United Rentals on the evolution of operator training

Baldemar Guerrero, director of United Academy, United Rentals, discusses how training has evolved

Operating heavy construction equipment is complex and can come with safety risks for the operator and surrounding crews. In addition to the potential safety risks, appropriate operator training is critical and most often a requirement. For example, according to OSHA, anyone over the age of 18 who is not properly trained and certified to operate a forklift is in violation [29 CFR 1910.178(l)(1)].

Safety training is a critical component of a safe and productive worksite. Just as the construction industry is evolving, so is operator training. In recent years, training has become increasingly reliant on digital capabilities. This technology-driven focus has provided even more ways for crews to stay safe and compliant.

Here are some ways digital and technology are transforming worksite safety and compliance.

Training, competency assessment and recertification

Motion-based virtual reality (VR) simulations have been an emerging solution over the last few years. Boom lift and scissor lift simulators were among the first to be developed. Shortly after, forklift simulators gained popularity as well. These simulators can train someone on a counterbalance forklift or rough-terrain forklift, depending entirely on the selected set of controls plugged into the software.

Motion-based simulators let an operator-in-training get acquainted with the equipment in a virtual, risk-free environment. They can help the operator feel comfortable with standard operation before training on a real machine, and the employer can assess the level of competence. Plus, these simulators can come in handy for recertification. It’s a win-win-win.

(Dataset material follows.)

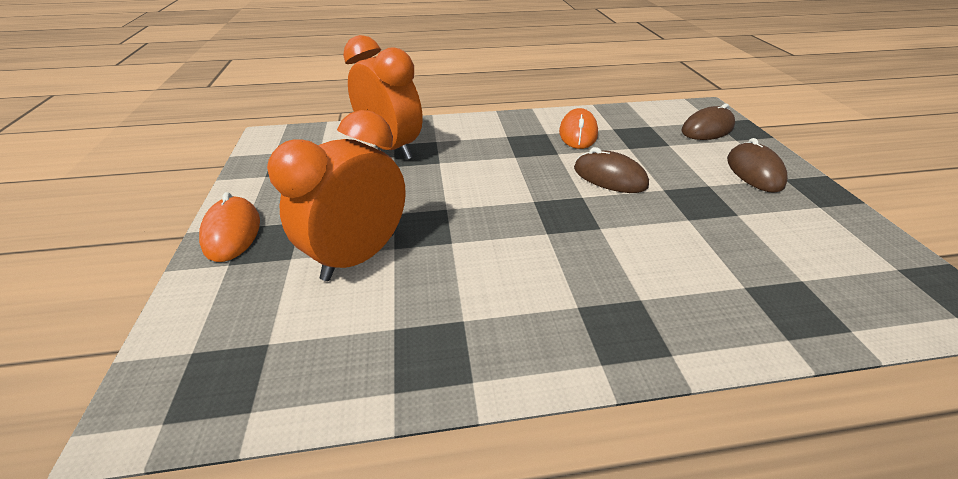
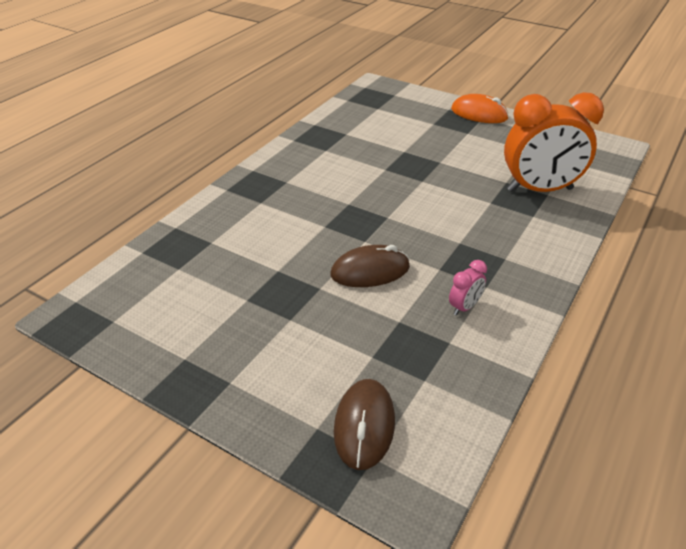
camera: 130 degrees right, 0 degrees up
orange clock [267,110,406,281] -> none
orange mouse [559,108,598,149] -> pink clock [449,260,487,316]
brown mouse [727,138,788,193] -> none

However, the challenges brought on by the Covid-19 pandemic forced another evolution in safety training. While VR is still a cost-effective and efficient training tool, safety managers had to be agile with training options to accommodate new restrictions and precautions.

Keep the virtual

One thing remained constant: virtual. Although VR options are still available, safety managers leaned heavily on companies that offer virtual instructor-led training to keep crews compliant throughout the pandemic. Virtual training sessions allow some flexibility when it comes to scheduling and location. Companies that provide virtual instructor-led training can facilitate a training session from anywhere, anytime.

Virtual training may be a cost-saving option as well. Traditional training often means worksite productivity comes to a halt so the entire crew can participate. Virtual training allows for smaller sessions since the instructor isn’t on a real-time schedule constraint. Choose a trusted training provider that has the sessions that are needed, specifically counterbalance and/or RT forklift certification and boom/scissor lift certification.

Virtual instructor-led training is a flexible, cost-effective option for teams to stay up to date and compliant on the worksite.

Remote practice evaluations

Practical evaluations are an essential part of any jobsite training but Covid-19 restrictions may have paused many critical sessions. A training provider that offers remote practical evaluations can keep crews operating while ensuring operator basics are completed safely and efficiently.

The preferred method is still instructor-led training and evaluations. Still, digital platforms and programs with highly specific instructions have enabled teams to be evaluated and instructed safely without being in person.

Similar to virtual instructor-led sessions, remote practical evaluations provide a 1:1 experience with an instructor and participant. With clear instructions and visual requirements, the instructor can evaluate and instruct from anywhere, anytime.

Although less common, training providers who offer curbside remote practical evaluations allow for another alternative in sessions without setting foot in a branch or facility.

Continued evolution of training

Virtual and augmented reality changed the game for safety training. It opened doors to new ways of facilitating and learning critical operator courses and certifications. Digital capabilities have enabled flexibility and agility in training, which has come to be expected.

As the industry continues to evolve, so does safety training. Instructor-led training has started to increase again, and training companies are exploring new ways to keep the right information in front of teams. Micro-learnings and other forms of real-time content are on the horizon. Safety training will continue to blend learning styles, approaches and channels.

Look for a safety training provider that leans on digital capabilities for flexible, cost-effective and safe training. Keeping crews up to date and compliant is more important than ever, and finding a trusted partner to help you do just that is key.